* Extracted data:
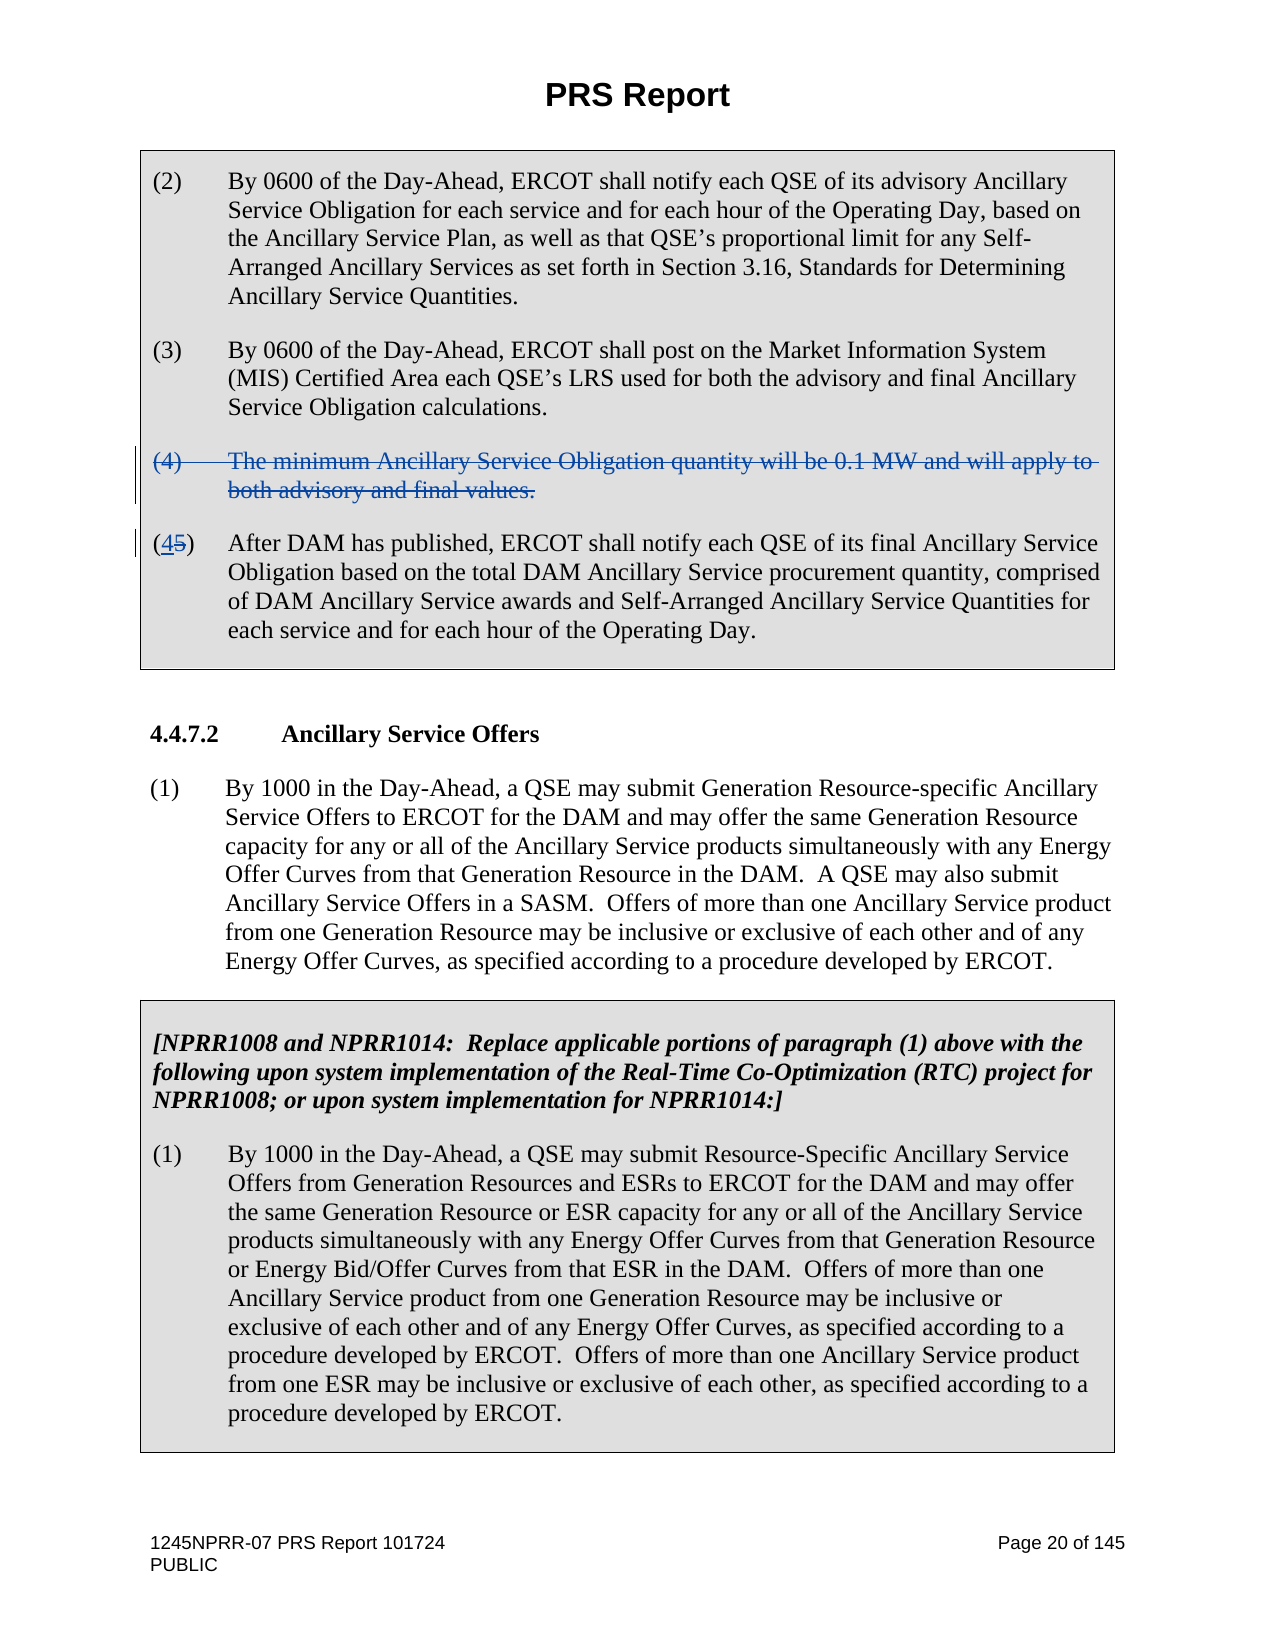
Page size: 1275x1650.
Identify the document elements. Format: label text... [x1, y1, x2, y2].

text 4.4.7.2 Ancillary Service Offers [150, 719, 1125, 748]
table_header [NPRR1008 and NPRR1014: Replace applicable portions of paragraph (1) above with the following upon system implementation of the Real-Time Co-Optimization (RTC) project for NPRR1008; or upon system implementation for NPRR1014:] (1) By 1000 in the Day-Ahead, a QSE may submit Resource-Specific Ancillary Service Offers from Generation Resources and ESRs to ERCOT for the DAM and may offer the same Generation Resource or ESR capacity for any or all of the Ancillary Service products simultaneously with any Energy Offer Curves from that Generation Resource or Energy Bid/Offer Curves from that ESR in the DAM. Offers of more than one Ancillary Service product from one Generation Resource may be inclusive or exclusive of each other and of any Energy Offer Curves, as specified according to a procedure developed by ERCOT. Offers of more than one Ancillary Service product from one ESR may be inclusive or exclusive of each other, as specified according to a procedure developed by ERCOT. [141, 1001, 1114, 1452]
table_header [141, 151, 1114, 668]
text (1) By 1000 in the Day-Ahead, a QSE may submit Generation Resource-specific Ancillary Service Offers to ERCOT for the DAM and may offer the same Generation Resource capacity for any or all of the Ancillary Service products simultaneously with any Energy Offer Curves from that Generation Resource in the DAM. A QSE may also submit Ancillary Service Offers in a SASM. Offers of more than one Ancillary Service product from one Generation Resource may be inclusive or exclusive of each other and of any Energy Offer Curves, as specified according to a procedure developed by ERCOT. [150, 773, 1125, 974]
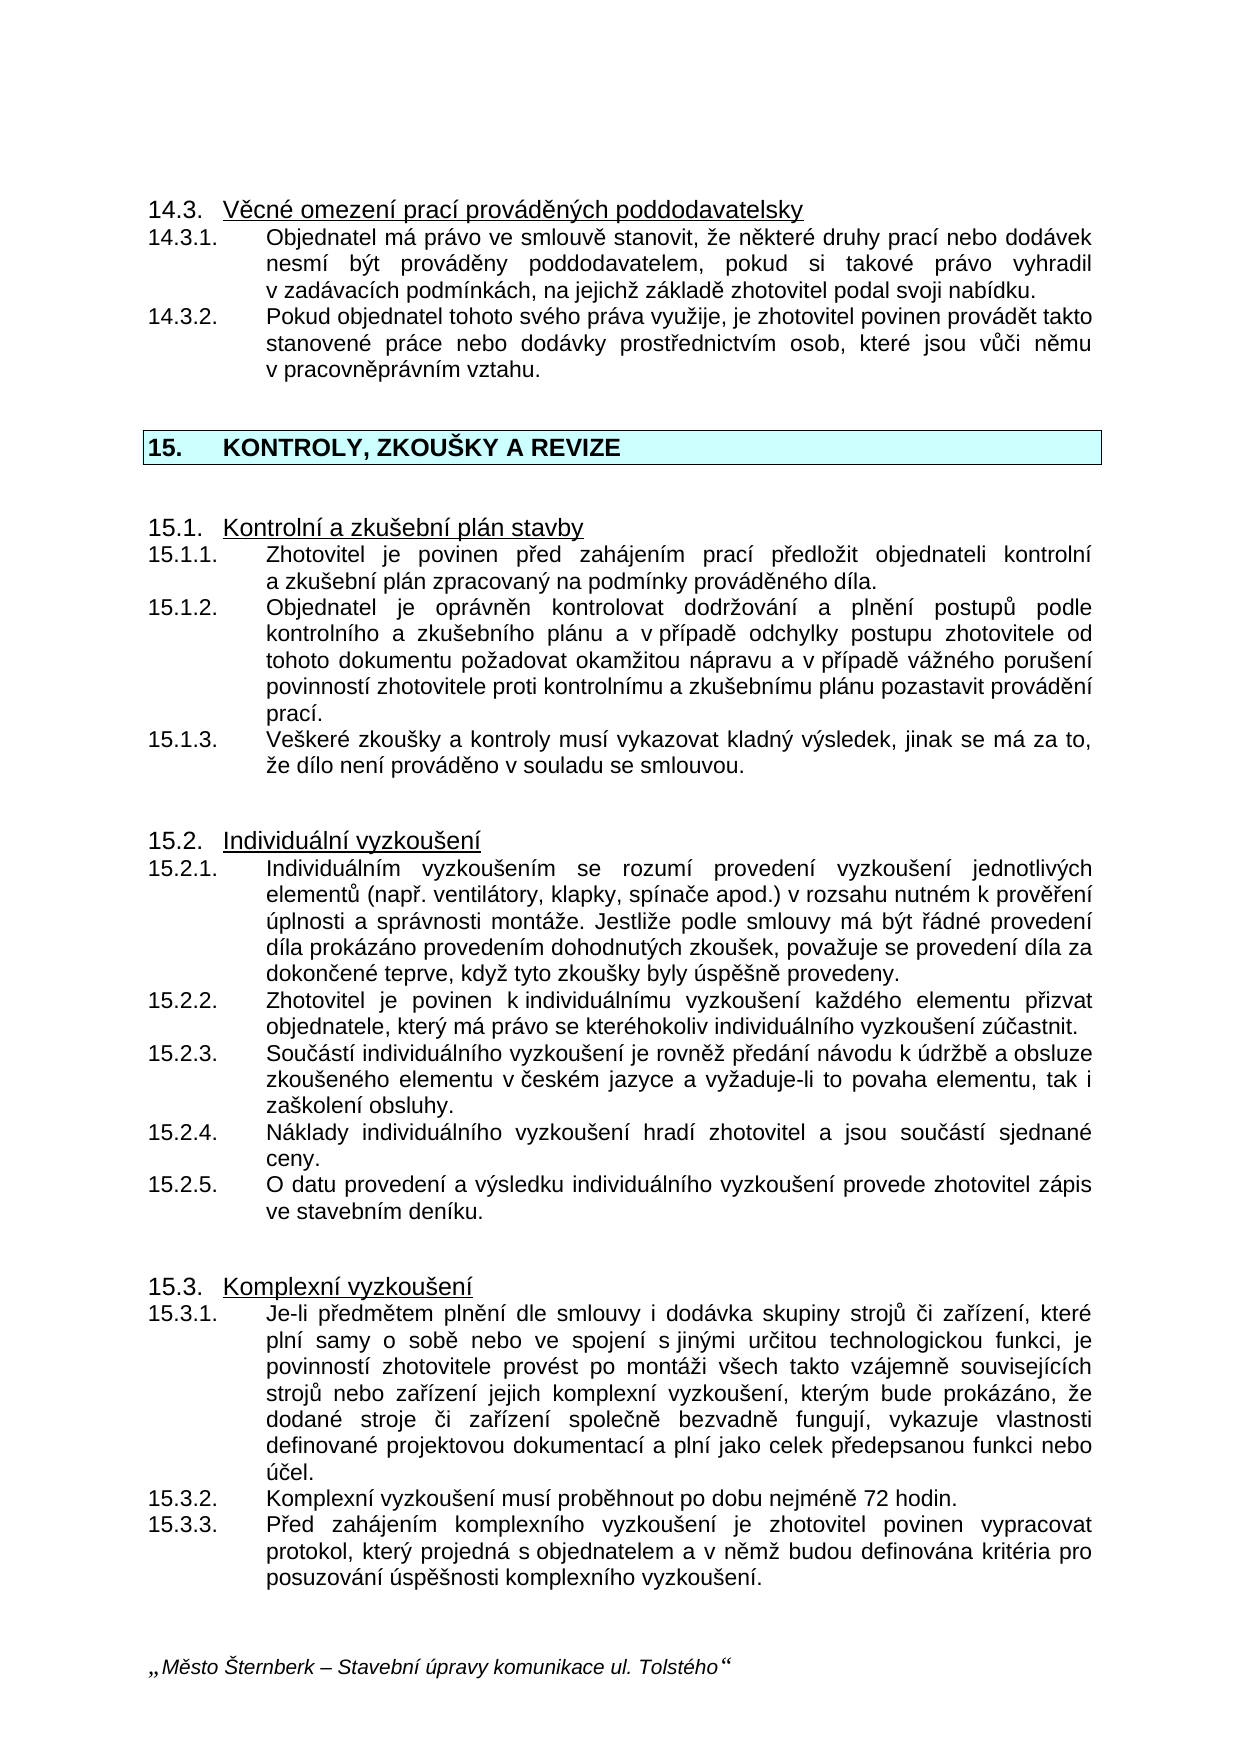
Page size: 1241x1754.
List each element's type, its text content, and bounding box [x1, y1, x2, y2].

* The task: Return the full listing above verbatim, please, but without its images.

* Answer to the problem:
Page size: 1275x1650.
Identify the document elements. Format: label text... [x1, y1, x2, y2].

text 4.4.7.2 Ancillary Service Offers [150, 719, 1125, 748]
table_header [NPRR1008 and NPRR1014: Replace applicable portions of paragraph (1) above with the following upon system implementation of the Real-Time Co-Optimization (RTC) project for NPRR1008; or upon system implementation for NPRR1014:] (1) By 1000 in the Day-Ahead, a QSE may submit Resource-Specific Ancillary Service Offers from Generation Resources and ESRs to ERCOT for the DAM and may offer the same Generation Resource or ESR capacity for any or all of the Ancillary Service products simultaneously with any Energy Offer Curves from that Generation Resource or Energy Bid/Offer Curves from that ESR in the DAM. Offers of more than one Ancillary Service product from one Generation Resource may be inclusive or exclusive of each other and of any Energy Offer Curves, as specified according to a procedure developed by ERCOT. Offers of more than one Ancillary Service product from one ESR may be inclusive or exclusive of each other, as specified according to a procedure developed by ERCOT. [141, 1001, 1114, 1452]
table_header [141, 151, 1114, 668]
text (1) By 1000 in the Day-Ahead, a QSE may submit Generation Resource-specific Ancillary Service Offers to ERCOT for the DAM and may offer the same Generation Resource capacity for any or all of the Ancillary Service products simultaneously with any Energy Offer Curves from that Generation Resource in the DAM. A QSE may also submit Ancillary Service Offers in a SASM. Offers of more than one Ancillary Service product from one Generation Resource may be inclusive or exclusive of each other and of any Energy Offer Curves, as specified according to a procedure developed by ERCOT. [150, 773, 1125, 974]
Page size: 1241x1754.
List each element's type, its text content, and bounding box [x1, y1, x2, y2].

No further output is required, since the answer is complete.